**The task:**
Your task is to copy each line of the listing that contains the word "vaste".
[[ Dataset content, beginning ]]
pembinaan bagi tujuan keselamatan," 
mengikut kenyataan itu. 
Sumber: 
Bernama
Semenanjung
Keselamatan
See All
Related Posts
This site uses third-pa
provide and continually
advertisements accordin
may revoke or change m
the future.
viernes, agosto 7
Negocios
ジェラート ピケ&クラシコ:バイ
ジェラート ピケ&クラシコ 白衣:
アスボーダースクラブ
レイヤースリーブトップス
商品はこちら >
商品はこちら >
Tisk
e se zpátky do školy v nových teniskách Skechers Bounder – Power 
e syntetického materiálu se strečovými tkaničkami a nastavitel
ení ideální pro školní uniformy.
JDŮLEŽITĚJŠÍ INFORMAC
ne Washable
[[ Dataset content, end ]]
[[ Dataset content, beginning ]]
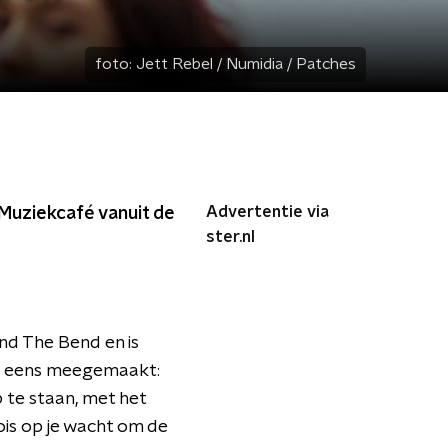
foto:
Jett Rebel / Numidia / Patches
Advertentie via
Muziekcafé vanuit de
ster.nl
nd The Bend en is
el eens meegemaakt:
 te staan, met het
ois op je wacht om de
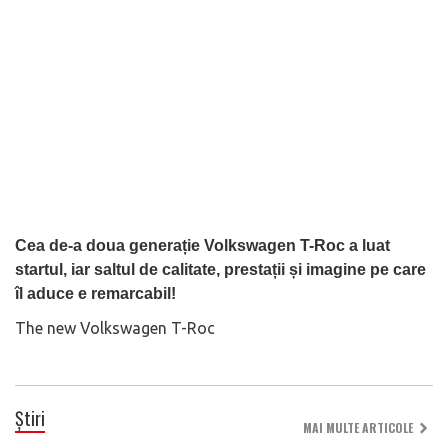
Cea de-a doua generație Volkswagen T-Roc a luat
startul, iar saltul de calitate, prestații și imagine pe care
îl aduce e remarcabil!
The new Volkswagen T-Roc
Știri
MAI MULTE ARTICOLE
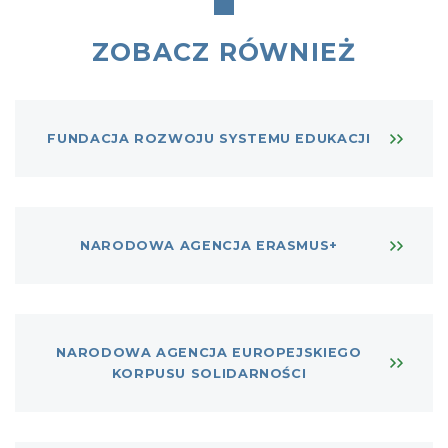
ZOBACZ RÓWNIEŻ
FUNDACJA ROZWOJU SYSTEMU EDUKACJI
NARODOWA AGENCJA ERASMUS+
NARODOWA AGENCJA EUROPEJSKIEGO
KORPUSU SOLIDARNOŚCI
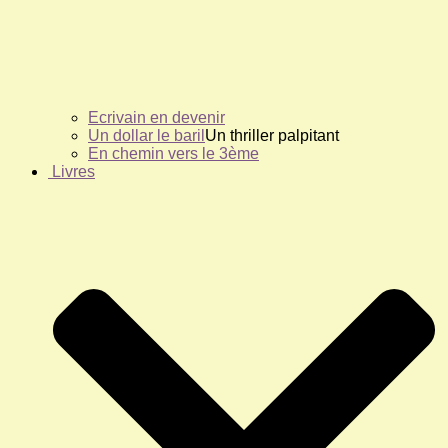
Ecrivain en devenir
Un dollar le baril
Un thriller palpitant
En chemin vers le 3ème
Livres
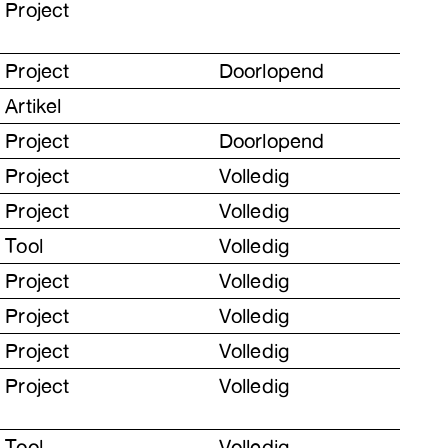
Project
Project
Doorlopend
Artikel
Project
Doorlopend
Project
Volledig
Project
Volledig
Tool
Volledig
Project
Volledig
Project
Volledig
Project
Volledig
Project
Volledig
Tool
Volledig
[[ Dataset content, end ]]
[[ Dataset content, beginning ]]
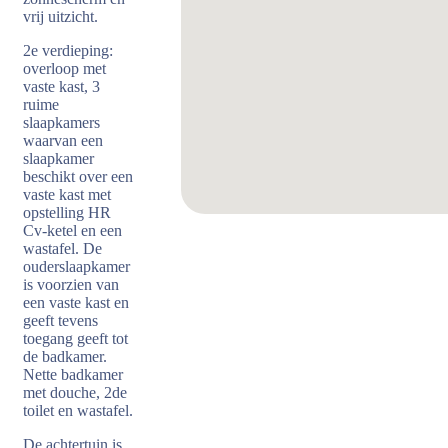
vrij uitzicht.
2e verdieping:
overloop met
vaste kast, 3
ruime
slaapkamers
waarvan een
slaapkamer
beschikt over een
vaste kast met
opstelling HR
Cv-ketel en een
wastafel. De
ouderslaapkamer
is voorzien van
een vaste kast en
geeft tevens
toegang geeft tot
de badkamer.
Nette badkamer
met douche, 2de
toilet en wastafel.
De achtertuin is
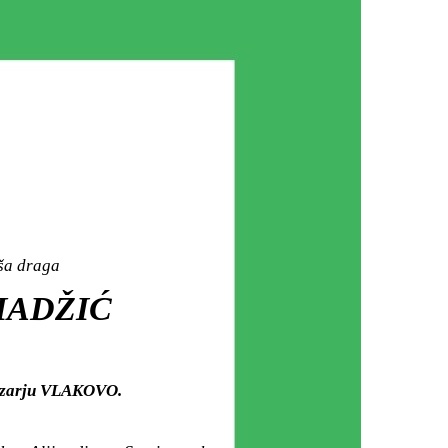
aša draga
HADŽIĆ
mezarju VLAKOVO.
[[ Dataset content, end ]]
**Finished task:**
vaste kast, 3
vaste kast met
een vaste kast en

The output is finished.